The causes of these differences are complex and multifaceted. At Komodo Health, we’re dedicated to fighting bias and creating an equal-opportunity workplace. We start the same way we tackle healthcare’s biggest challenges: by transforming data into insights. Each year, we gather and analyze data related to our workforce composition, hiring process, pay practices, and belonging as a way to measure our progress, find any gaps that persist, and commit ourselves to improving diversity, equity, and inclusion (DEI) within our teams.  

#BreakingTheBias at Komodo Health

Representation within Komodo begins with our recruitment and hiring practices. In lieu of traditional job descriptions that emphasize years of experience or educational background, we use a “mission, outcomes, competencies” framework that addresses core skill sets to attract a more diverse candidate pool. We foster partnerships with organizations, including TechLadies, DiversityJobs and People Of Color In Tech, to source applicants and use a structured interview process with diverse panels trained in bias-reducing interviewing techniques. In FY22, women comprised 44% of applicants who chose to provide gender information and 47% of our hires made. 

At Komodo, pay parity means that all individuals in the same job at the same level are paid fairly relative to one another, regardless of identity.
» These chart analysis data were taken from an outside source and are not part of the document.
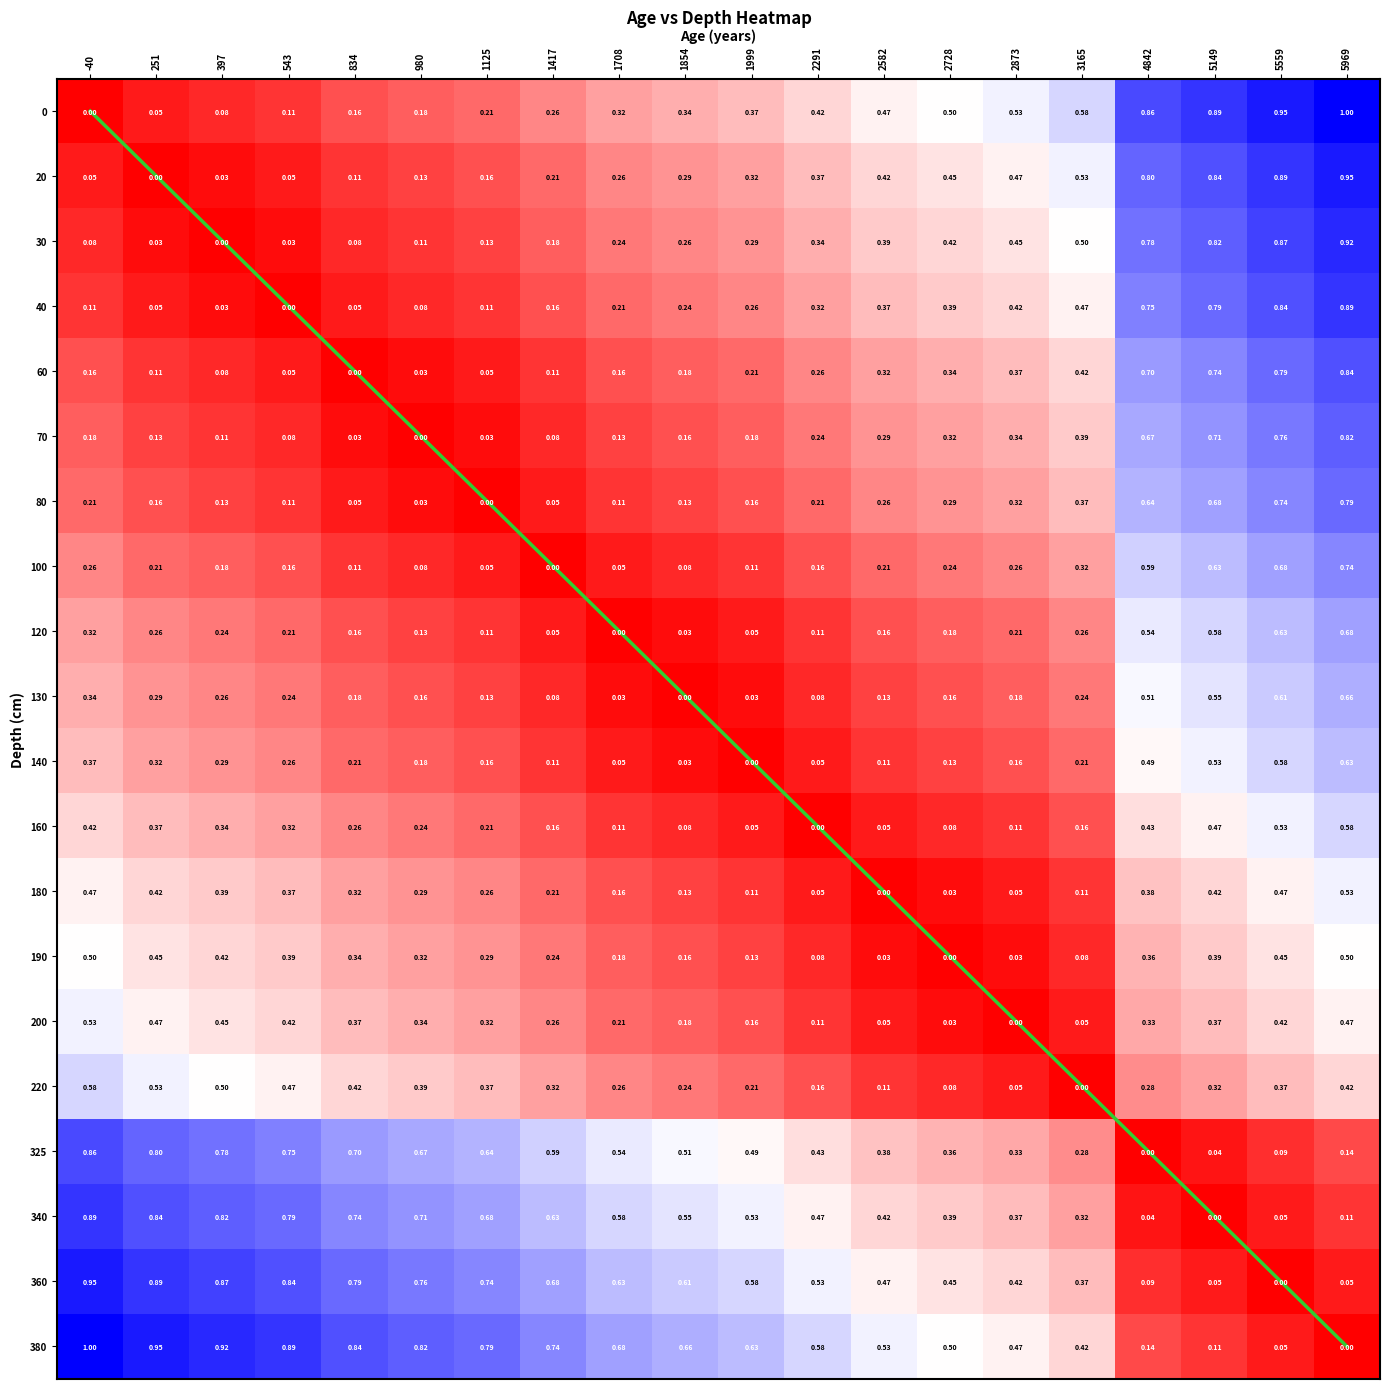

The 70 series shows 0.4 at 2291. True or false?

False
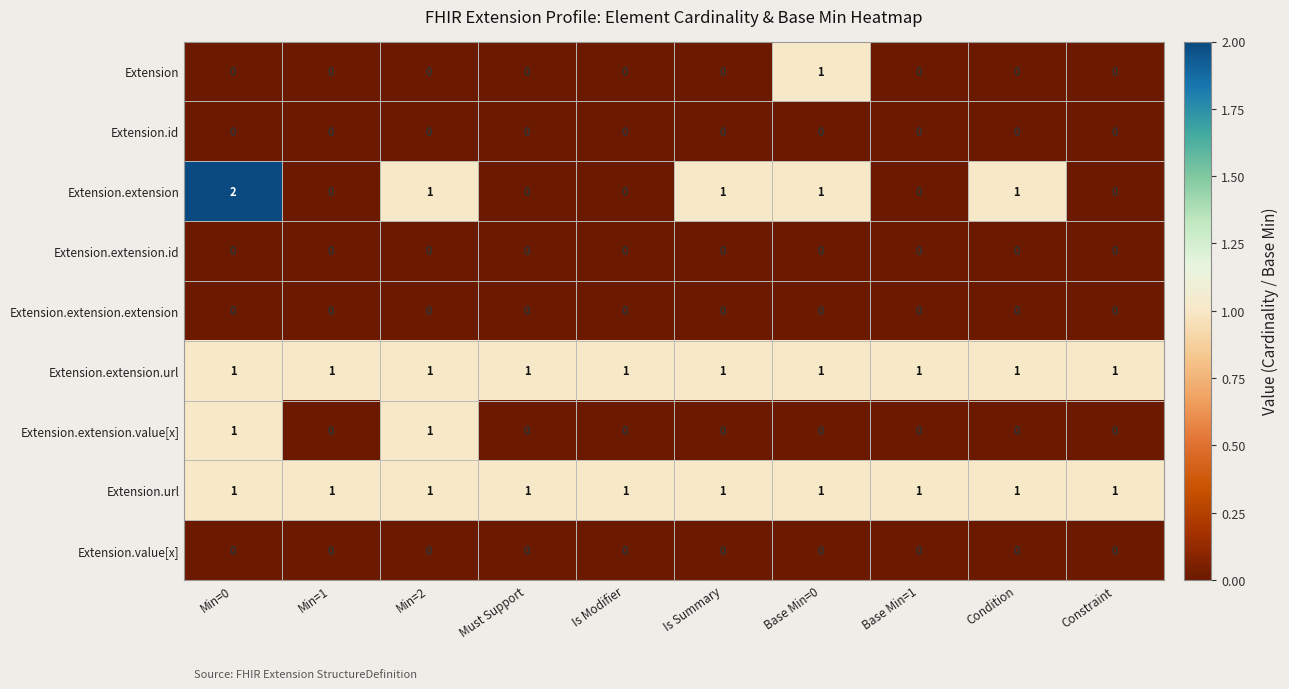

What is the total value across all series at Min=1?

2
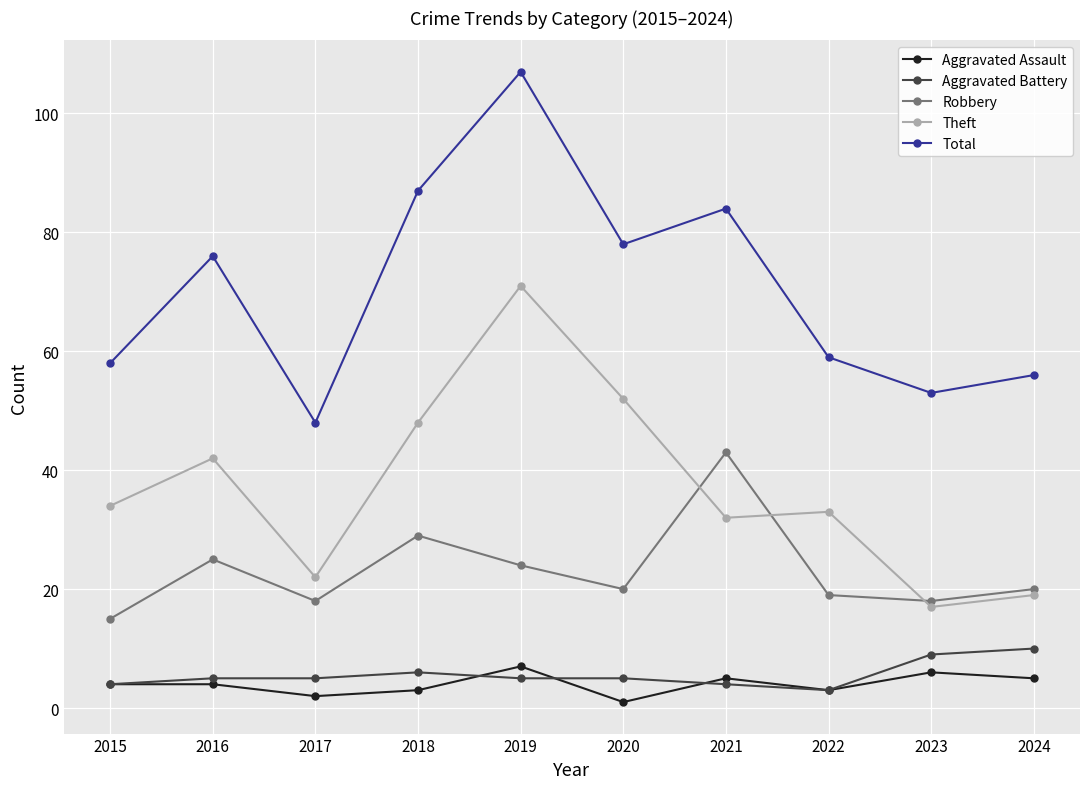

Reading left to right, transcribe all the data shown in this chart.

Aggravated Assault: 4	4	2	3	7	1	5	3	6	5
Aggravated Battery: 4	5	5	6	5	5	4	3	9	10
Robbery: 15	25	18	29	24	20	43	19	18	20
Theft: 34	42	22	48	71	52	32	33	17	19
Total: 58	76	48	87	107	78	84	59	53	56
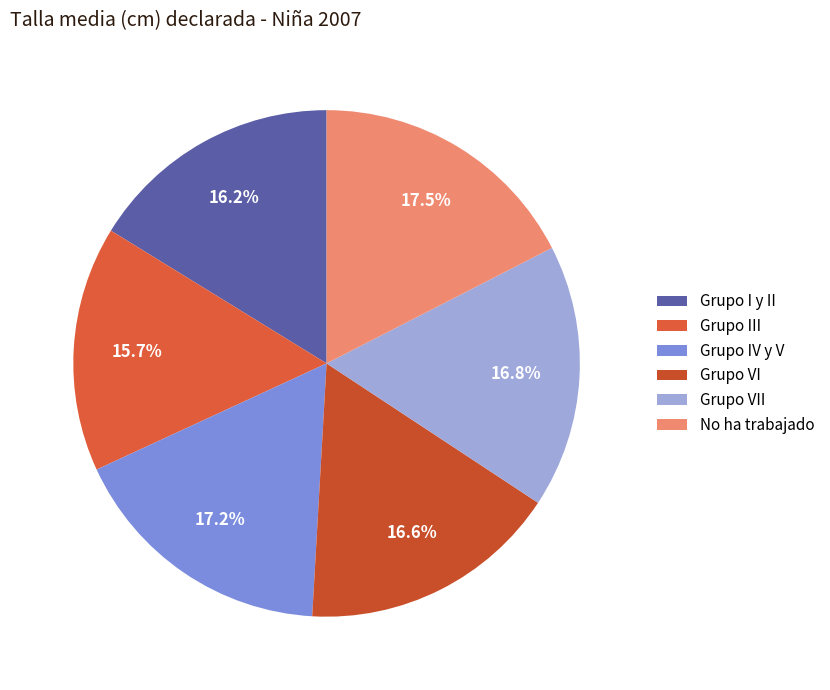

What is the total percentage of No ha trabajado and Grupo I y II?

33.7%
This is a foundational aspect of organizational inclusion and a clear way to demonstrate that we value the work and impact of each individual. Through the use of semiannual structured compensation reviews, we significantly improved pay parity at Komodo between 2019 to 2021, achieving pay parity by gender at the mid-senior and leadership levels, and reaching 97% pay parity for entry-level roles. With targeted efforts, we also improved pay parity in engineering roles from 91–95% in 2019 to 99% in 2021. 
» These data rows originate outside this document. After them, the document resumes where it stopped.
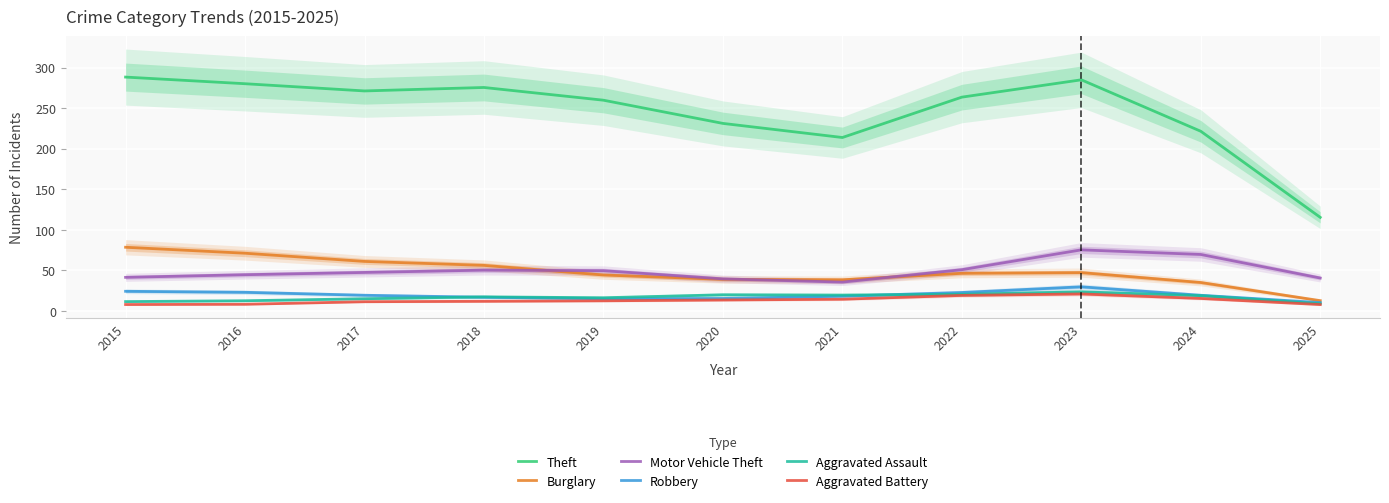

Where is the first local minimum for Aggravated Assault?

2019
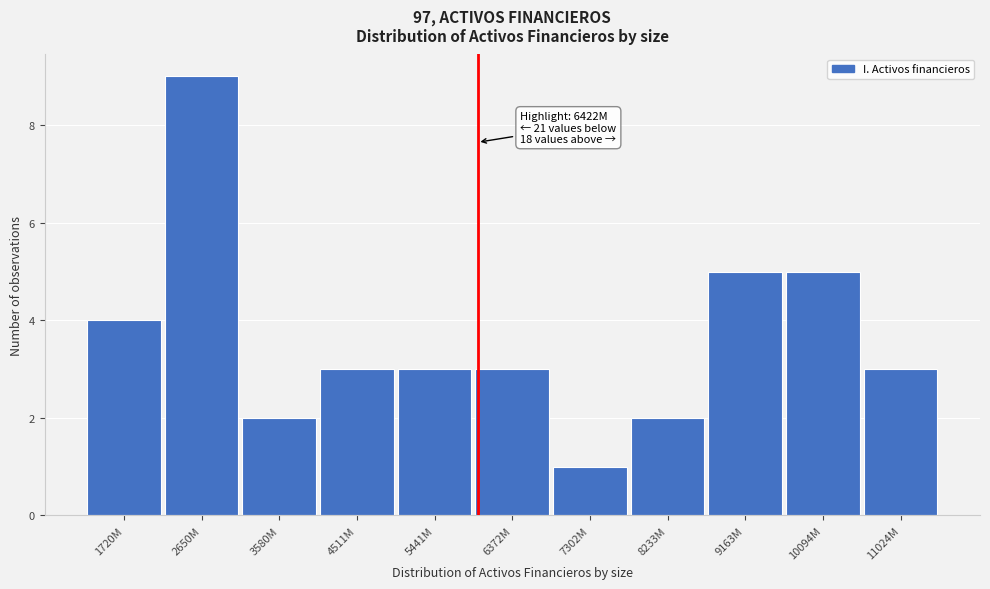

Reading left to right, extract all data points from this chart.

1720M=4	2650M=9	3580M=2	4511M=3	5441M=3	6372M=3	7302M=1	8233M=2	9163M=5	10094M=5	11024M=3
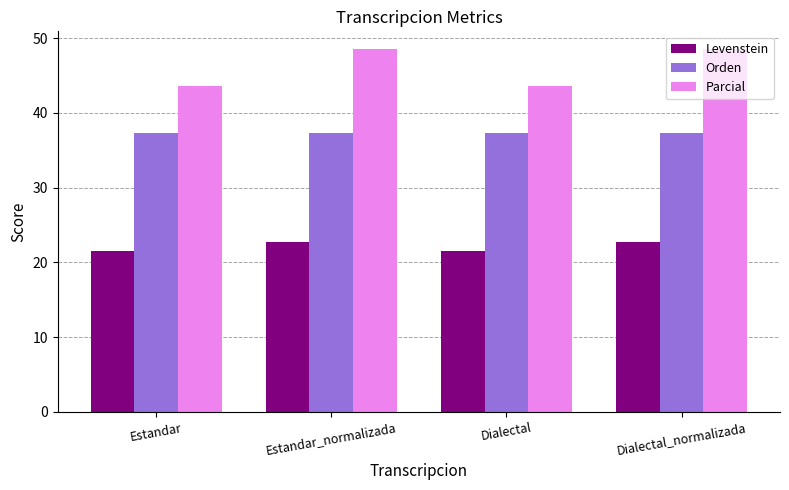

What is the minimum value shown in the chart?

21.6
We strive to give all Dragons the same career growth and promotion opportunities regardless of identity. Our review processes focus on outcomes and are calibrated by our People team to minimize bias and drive consistency. In 2020, women at Komodo were promoted at a slightly higher rate than men (at least 12% versus 10–11%, respectively, depending on role). In 2021, we doubled representation of women in leadership roles—today, the percentage of women in leadership mirrors that of our workforce overall. We encourage allyship and mentorship through efforts like Varanidae, a community of women and allies supporting each other personally and professionally. And we help Dragons explore new opportunities within Komodo via internal transfers— nearly 7% of our workforce took on a new opportunity in another role or team last year.

Accountability + Action

Approaches to tackling gender bias should be as ubiquitous as the issues themselves, and accountability is key to overcome them. We repeat it often in our work here: measuring something unlocks new potential to change it. We have committed to measuring and reporting the results of our DEI initiatives through our annual DEI report, and believe that by evaluating, measuring, and reporting our performance in areas like gender representation and pay parity, we can better understand and address our progress and create a more equitable Komodo Health. 

Creating a diverse and inclusive company is integral to our culture and business success. We remain committed to identifying tangible ways to make Komodo Health a more equitable place. As we analyze the latest data, we’ll be looking at where we delivered on these commitments, where we might have struggled, and what we can learn and improve on as we move forward.